内容と目的|TMT課題を活用して視覚的注意と遂行力を鍛える
課題の概要
「TMT(Trail Making Test)」形式の課題は、元々神経心理学的な評価法として広く用いられていますが、現在では訓練ツールとしても評価が高まっています。

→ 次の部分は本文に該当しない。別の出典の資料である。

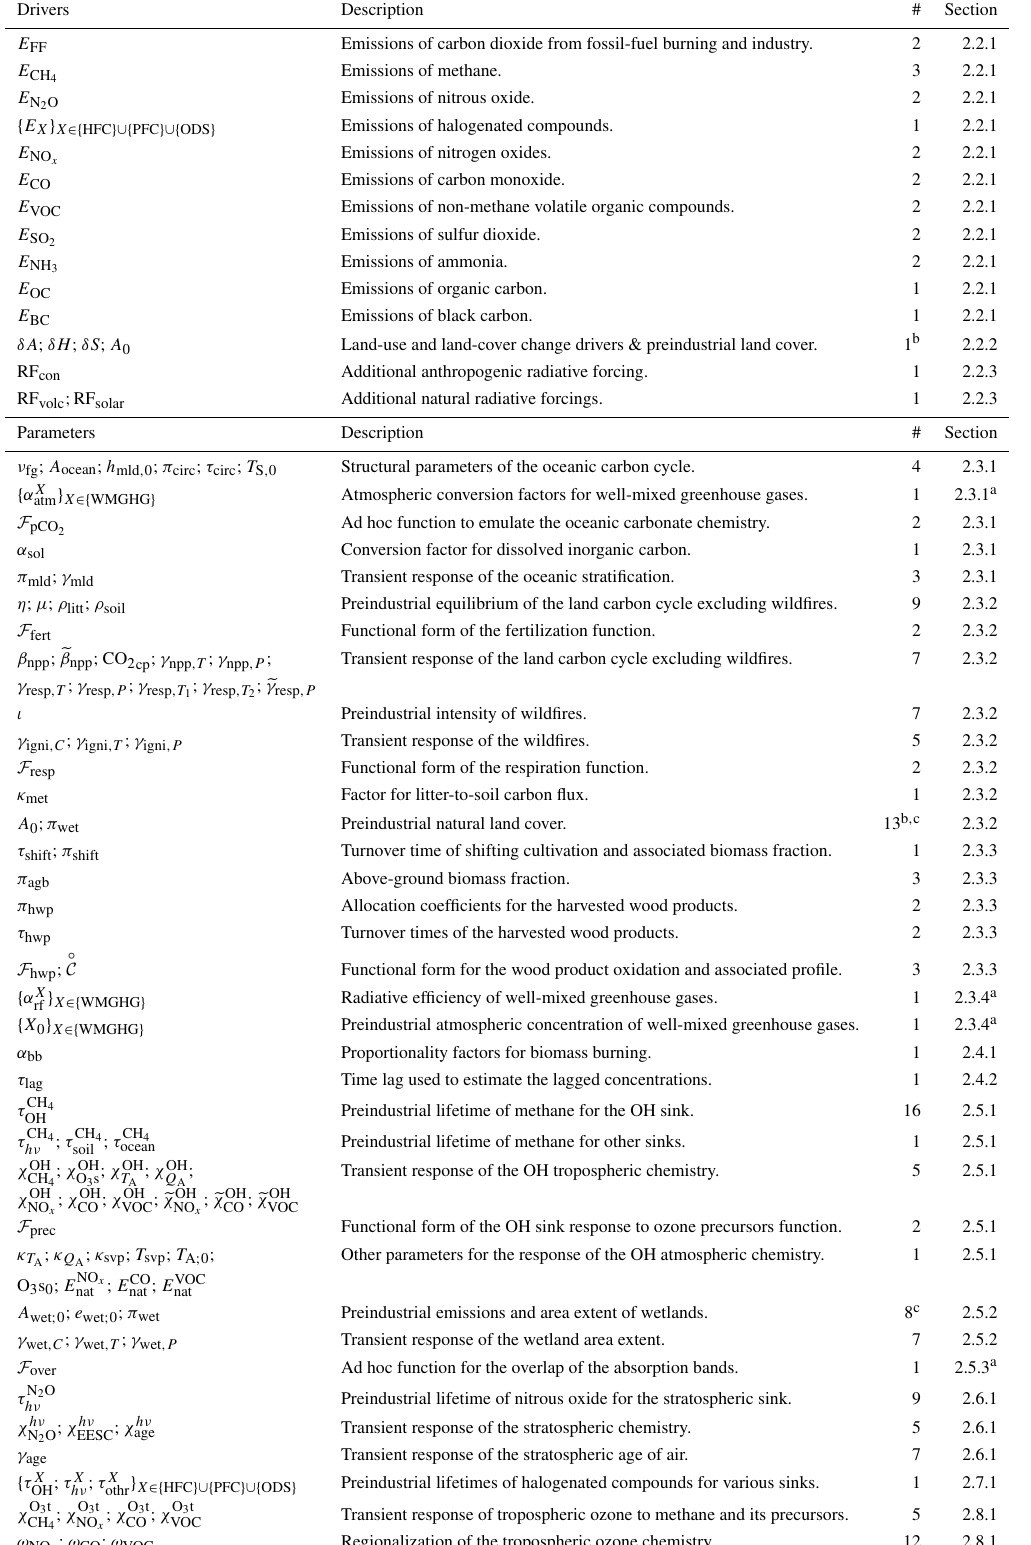
Table 3. List of driving datasets and parameterizations for the probabilistic setup of the model. The “#” column shows how many options are available for the given parameter or set of parameters. Superscripts are omitted for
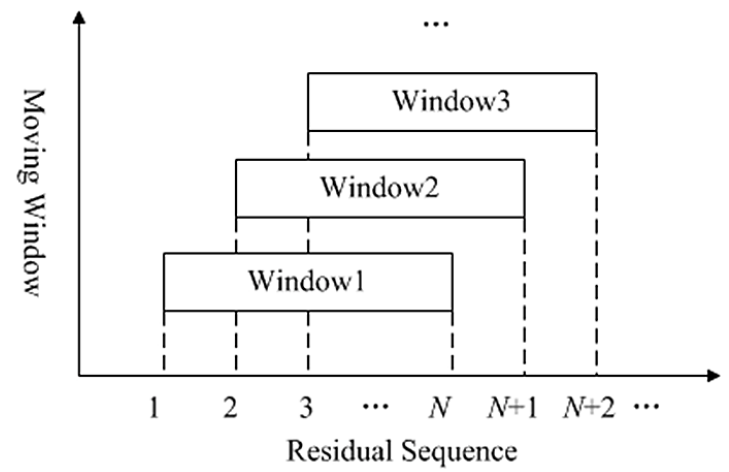
Figure 6. Residual moving average window used in residual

本プリント「その⑥」では、①から⑮までの番号を、一筆書きで順番につなぐという形式を採用しています。
- 課題構造:①~⑮までの番号を順に線で結ぶ
- ルール:ペンを紙から離さず、連続して結ぶ(視覚探索と遂行力の両方を刺激)
- 図形配置:前回に比べ、視線の飛躍や交差が増加
- 対象者:注意障害・遂行機能障害のある方
視線移動の範囲や注意の転換が求められる設計にすることで、単純な追従作業ではなく、より認知的負荷の高い訓練内容となっています。
目的と期待されるリハビリ効果
- 視覚探索力の向上
広範囲に分布した番号を探すことで、視野全体を使った探索を促します。
- 注意の持続力強化
最後まで番号を追うための集中力が求められ、持続的注意力の強化につながります。
- 遂行機能と柔軟性の訓練
一筆書きでつなぐという制約の中で、計画立案・修正能力が刺激されます。
- モチベーションの向上
課題を達成することによる達成感が、継続的なトレーニング意欲につながります。
運動方法と活用方法|現場と家庭での実践ポイント
実施手順
- A4サイズでプリントを印刷(白黒印刷でも問題ありません)
- 利用者の正面に配置し、「①~⑮まで順番につなぎましょう」と説明
- ペンを紙から離さずに記入してもらう(難しい場合は指なぞりから開始)
- ミスや迷いがあった際は、その場で修正しながら進めてもらう
活用シーンの例
- 急性期リハビリテーション病棟
ベッドサイドでの簡便な認知機能訓練
- 回復期・生活期の通所リハ
繰り返し実施しやすい形式での反復訓練
- 訪問リハビリテーション
自宅環境でも負荷を調整しながら実施可能
- 家族支援としての自主トレ
在宅介護者が簡単に取り組ませやすい素材
応用的な使い方
- 難易度調整版のプリントと組み合わせて段階的アプローチ
- タイマーを使って集中力の維持や処理速度の評価にも応用可能
- 終了後の振り返りタイムで、「どこで難しかったか」「楽しかった点」などを共有しフィードバックに
注意点と安全への配慮|個々に合わせた適切な実施が大切
実施時の注意点
- 1回10〜15分以内で完了できるようにし、集中力が切れない範囲で設定します。
- 課題中に疲労やストレスが見られた場合は、中断や調整を行いましょう。
- 手指の操作が難しい場合は、ペンではなく指なぞりで代用するなどの工夫を行います。
介助者・家族への助言
- 達成した箇所だけでなく、途中経過も観察し、取り組み姿勢を評価することが重要です。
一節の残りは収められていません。